Steve Reed, CEO of HDT Bio. (HDT Bio Photo)

An experimental COVID-19 vaccine in development by Seattle-based HDT Bio will enter early-stage clinical trials in the U.S., the company announced yesterday after the U.S. Food and Drug Administration cleared the trial to go forward.

The phase 1 trial will enroll 60 volunteers and will assess safety and the strength of the immune response against the vaccine.

HDT Bio’s vaccine is based on RNA, like the approved vaccines from Moderna and Pfizer. But the HDT RNA is additionally powered to make multiple copies of itself, which has the potential to yield a more potent shot with lower doses, and at lower costs.

The RNA in the HDT Bio vaccine attaches to the outside of a nanoparticle the company developed that improves the vaccine’s stability and also amplifies the immune response. The immune system raises a response against the proteins encoded by the RNA, and the nanoparticle boosts the response.

“We think there’s a good chance our vaccine will have efficacy after just a single shot and may be evaluated for such in trials,” said HDT Bio co-founder and COO Christopher Pirie. He added: “We expect doses will be eventually shipped at refrigerator temperatures.”

In August the company published early promising results from its tests of the vaccine in mice and non-human primates, in Science Translational Medicine.

An easy-to-manufacture, stable, one-shot vaccine could be the answer to easier roll-out and global vaccine coverage. The company began trials in May testing a similar vaccine in India with its development partner Gennova Biopharmaceuticals, based in Pune, India.

“An important part of HDT’s mission is establishing value-sharing partnerships with drug companies in historically underserved countries.  Our goal is to empower our partners to produce and distribute innovative medicines at affordable prices,” said HDT Bio CEO and president Steve Reed in a statement announcing the India collaboration.

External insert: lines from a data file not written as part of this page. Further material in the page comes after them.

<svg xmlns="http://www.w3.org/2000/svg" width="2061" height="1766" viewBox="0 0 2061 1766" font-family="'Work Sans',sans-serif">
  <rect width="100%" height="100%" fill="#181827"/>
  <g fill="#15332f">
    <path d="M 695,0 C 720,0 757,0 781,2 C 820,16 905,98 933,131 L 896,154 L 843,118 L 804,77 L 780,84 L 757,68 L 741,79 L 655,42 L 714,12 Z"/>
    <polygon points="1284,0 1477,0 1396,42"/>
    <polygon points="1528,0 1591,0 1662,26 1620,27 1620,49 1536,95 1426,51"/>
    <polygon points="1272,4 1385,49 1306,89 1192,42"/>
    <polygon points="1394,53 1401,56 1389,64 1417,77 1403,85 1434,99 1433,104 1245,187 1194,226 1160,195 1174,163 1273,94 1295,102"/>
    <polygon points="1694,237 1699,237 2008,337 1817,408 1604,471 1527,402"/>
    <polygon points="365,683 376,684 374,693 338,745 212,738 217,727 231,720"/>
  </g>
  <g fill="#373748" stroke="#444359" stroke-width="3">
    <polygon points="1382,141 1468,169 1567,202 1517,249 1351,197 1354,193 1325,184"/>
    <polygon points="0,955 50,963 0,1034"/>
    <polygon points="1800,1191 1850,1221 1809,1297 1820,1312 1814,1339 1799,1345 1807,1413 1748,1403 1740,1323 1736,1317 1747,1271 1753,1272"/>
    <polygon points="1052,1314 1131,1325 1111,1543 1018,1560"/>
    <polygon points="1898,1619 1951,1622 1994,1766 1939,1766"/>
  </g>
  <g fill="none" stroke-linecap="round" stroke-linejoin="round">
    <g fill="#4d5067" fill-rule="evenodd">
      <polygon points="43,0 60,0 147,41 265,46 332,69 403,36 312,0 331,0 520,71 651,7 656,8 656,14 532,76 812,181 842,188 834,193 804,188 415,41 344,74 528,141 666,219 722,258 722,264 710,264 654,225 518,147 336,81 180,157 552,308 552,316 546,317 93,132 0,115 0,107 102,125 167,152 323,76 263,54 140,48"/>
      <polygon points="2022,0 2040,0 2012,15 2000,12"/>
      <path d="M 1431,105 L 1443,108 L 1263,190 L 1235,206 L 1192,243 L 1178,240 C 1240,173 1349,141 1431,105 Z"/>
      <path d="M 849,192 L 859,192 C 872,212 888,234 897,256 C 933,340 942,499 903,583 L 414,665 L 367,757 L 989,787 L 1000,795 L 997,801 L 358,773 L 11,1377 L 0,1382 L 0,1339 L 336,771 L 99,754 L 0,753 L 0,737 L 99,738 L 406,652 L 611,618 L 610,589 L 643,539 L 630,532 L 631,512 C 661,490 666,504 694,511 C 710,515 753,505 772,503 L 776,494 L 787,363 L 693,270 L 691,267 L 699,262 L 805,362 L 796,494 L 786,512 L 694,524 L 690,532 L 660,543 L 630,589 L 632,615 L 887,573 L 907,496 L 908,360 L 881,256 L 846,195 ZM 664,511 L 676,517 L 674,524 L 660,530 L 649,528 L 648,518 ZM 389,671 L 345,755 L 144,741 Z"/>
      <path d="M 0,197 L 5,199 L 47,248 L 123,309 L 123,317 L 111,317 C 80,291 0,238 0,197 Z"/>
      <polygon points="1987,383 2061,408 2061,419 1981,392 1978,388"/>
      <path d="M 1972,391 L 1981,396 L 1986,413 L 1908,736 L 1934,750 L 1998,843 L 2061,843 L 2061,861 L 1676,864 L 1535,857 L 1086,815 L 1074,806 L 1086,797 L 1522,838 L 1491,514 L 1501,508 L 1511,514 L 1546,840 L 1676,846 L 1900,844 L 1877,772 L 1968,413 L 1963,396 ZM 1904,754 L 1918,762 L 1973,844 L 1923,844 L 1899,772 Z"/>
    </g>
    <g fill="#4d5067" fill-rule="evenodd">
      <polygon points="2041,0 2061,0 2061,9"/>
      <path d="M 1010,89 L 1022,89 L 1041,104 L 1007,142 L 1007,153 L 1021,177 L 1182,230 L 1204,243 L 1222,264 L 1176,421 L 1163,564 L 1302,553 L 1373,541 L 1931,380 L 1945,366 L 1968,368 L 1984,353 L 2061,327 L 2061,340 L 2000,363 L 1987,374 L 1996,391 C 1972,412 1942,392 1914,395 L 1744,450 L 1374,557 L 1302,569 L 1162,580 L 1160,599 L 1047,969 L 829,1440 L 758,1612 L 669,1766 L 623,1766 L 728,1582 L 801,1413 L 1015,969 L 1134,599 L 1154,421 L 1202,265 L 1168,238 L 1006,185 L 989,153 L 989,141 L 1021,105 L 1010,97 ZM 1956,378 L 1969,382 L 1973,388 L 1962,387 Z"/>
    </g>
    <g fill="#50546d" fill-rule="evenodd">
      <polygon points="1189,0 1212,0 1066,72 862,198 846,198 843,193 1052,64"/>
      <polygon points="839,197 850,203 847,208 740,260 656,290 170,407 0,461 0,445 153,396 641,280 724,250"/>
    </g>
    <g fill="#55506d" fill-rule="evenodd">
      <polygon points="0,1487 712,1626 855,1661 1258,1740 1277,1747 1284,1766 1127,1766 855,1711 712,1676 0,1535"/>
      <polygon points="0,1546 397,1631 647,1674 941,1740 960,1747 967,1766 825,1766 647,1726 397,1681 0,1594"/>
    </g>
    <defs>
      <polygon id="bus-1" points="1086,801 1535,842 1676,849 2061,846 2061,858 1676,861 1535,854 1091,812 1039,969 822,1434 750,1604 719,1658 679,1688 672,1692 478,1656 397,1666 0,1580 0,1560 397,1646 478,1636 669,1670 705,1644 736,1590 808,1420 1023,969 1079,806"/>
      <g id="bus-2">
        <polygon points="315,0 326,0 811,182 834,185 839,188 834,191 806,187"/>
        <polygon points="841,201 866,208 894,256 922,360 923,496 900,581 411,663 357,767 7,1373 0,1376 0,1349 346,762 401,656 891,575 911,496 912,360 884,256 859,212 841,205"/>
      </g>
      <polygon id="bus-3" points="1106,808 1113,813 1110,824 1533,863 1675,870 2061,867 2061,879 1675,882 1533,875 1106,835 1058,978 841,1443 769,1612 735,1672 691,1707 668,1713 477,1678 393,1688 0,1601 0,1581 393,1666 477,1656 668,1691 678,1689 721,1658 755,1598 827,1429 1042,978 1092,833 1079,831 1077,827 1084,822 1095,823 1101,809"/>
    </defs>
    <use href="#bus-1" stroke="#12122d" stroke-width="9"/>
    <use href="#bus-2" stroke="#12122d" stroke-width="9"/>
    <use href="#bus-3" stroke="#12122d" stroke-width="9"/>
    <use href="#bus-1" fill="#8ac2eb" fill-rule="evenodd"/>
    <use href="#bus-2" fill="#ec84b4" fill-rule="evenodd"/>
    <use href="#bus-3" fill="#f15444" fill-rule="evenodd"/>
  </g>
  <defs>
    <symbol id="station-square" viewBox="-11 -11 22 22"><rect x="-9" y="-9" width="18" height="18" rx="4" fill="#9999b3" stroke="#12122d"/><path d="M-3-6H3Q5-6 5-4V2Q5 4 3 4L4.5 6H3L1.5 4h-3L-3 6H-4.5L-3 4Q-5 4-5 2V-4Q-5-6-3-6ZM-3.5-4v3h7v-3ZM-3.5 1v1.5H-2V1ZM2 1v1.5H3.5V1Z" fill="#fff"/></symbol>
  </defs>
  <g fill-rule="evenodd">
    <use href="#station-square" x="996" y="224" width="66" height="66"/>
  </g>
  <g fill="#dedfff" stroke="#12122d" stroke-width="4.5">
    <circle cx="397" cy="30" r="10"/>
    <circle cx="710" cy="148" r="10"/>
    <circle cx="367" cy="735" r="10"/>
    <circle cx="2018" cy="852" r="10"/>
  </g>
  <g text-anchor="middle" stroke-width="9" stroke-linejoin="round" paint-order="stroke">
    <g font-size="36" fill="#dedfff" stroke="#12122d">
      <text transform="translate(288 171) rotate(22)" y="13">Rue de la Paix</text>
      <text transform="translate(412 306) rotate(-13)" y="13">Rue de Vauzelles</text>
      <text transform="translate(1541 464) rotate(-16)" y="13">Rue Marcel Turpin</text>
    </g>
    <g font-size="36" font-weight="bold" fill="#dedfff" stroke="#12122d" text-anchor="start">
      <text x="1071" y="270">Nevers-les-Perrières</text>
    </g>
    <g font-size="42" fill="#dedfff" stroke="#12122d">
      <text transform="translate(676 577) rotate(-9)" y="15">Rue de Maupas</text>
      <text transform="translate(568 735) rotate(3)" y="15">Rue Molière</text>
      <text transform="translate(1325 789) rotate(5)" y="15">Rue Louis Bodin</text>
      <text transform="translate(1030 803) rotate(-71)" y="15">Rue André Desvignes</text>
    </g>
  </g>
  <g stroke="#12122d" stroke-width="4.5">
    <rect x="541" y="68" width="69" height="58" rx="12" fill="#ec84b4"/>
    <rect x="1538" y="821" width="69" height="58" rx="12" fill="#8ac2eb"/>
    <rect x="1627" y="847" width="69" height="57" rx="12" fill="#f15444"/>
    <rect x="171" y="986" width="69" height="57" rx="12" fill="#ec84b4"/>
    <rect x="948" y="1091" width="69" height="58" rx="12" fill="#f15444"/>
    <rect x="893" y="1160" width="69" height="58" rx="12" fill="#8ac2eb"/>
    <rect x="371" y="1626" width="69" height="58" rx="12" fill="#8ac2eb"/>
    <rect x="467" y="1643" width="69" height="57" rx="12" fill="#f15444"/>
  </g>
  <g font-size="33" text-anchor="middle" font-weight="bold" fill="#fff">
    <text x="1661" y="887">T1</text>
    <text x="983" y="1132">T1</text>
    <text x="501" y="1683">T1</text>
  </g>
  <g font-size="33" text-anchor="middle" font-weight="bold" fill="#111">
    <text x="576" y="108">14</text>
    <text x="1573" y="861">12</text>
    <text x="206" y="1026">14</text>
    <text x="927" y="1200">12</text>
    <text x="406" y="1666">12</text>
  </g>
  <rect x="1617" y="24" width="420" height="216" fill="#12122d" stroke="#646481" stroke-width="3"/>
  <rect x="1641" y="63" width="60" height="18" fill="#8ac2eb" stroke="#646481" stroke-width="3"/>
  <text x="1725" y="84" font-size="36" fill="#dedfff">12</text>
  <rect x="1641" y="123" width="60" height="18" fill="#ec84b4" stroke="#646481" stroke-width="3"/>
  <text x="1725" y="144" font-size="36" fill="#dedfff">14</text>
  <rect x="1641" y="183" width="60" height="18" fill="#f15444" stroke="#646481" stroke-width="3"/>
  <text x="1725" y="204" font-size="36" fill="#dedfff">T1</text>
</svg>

Reed, former head of Seattle’s Infectious Disease Research Institute, has developed leprosy and leishmaniasis vaccines, and a lead vaccine candidate for tuberculosis. HDT Bio, founded in 2019 by Reed, Pirie, André Lieber and Michael Gale and Darrick Carter, is additionally developing vaccines for cancer and other infectious diseases, including AIDS.

As more people worldwide become vaccinated with existing vaccines, HDT is preparing for the pool of volunteers for trials to shrink in some regions. “We’ll be tailoring our studies to accommodate the vaccine status of each territory we work in,” said Pirie.

“Locally, that will probably mean moving towards boosting already vaccinated individuals for improved protection against diverse variant strains,” added Pirie. The company will be testing the vaccine, designed to work against multiple viral variants, in partnership with Kaiser Permanente in Seattle, and will release details about trial recruitment soon.

HDT Bio has received an $8.2 million contract from the National Institute of Allergy and Infectious Disease at the National Institutes of Health to support development of its COVID-19 vaccine, and it also recently raised $6 million in seed financing for the vaccine effort, led by Zoic Capital.

Another experimental vaccine developed at the Institute for Protein Design at the University of Washington is also currently in human testing. The vaccine design, developed by Seattle biotech company Icosavax and SK bioscience in South Korea, consists of a nanoparticle scaffolding studded with copies of a key region of the virus’ spike protein, mimicking the shape of the coronavirus.

Editor’s Note: This story was updated to more precisely describe the company’s trial and with information about the founders.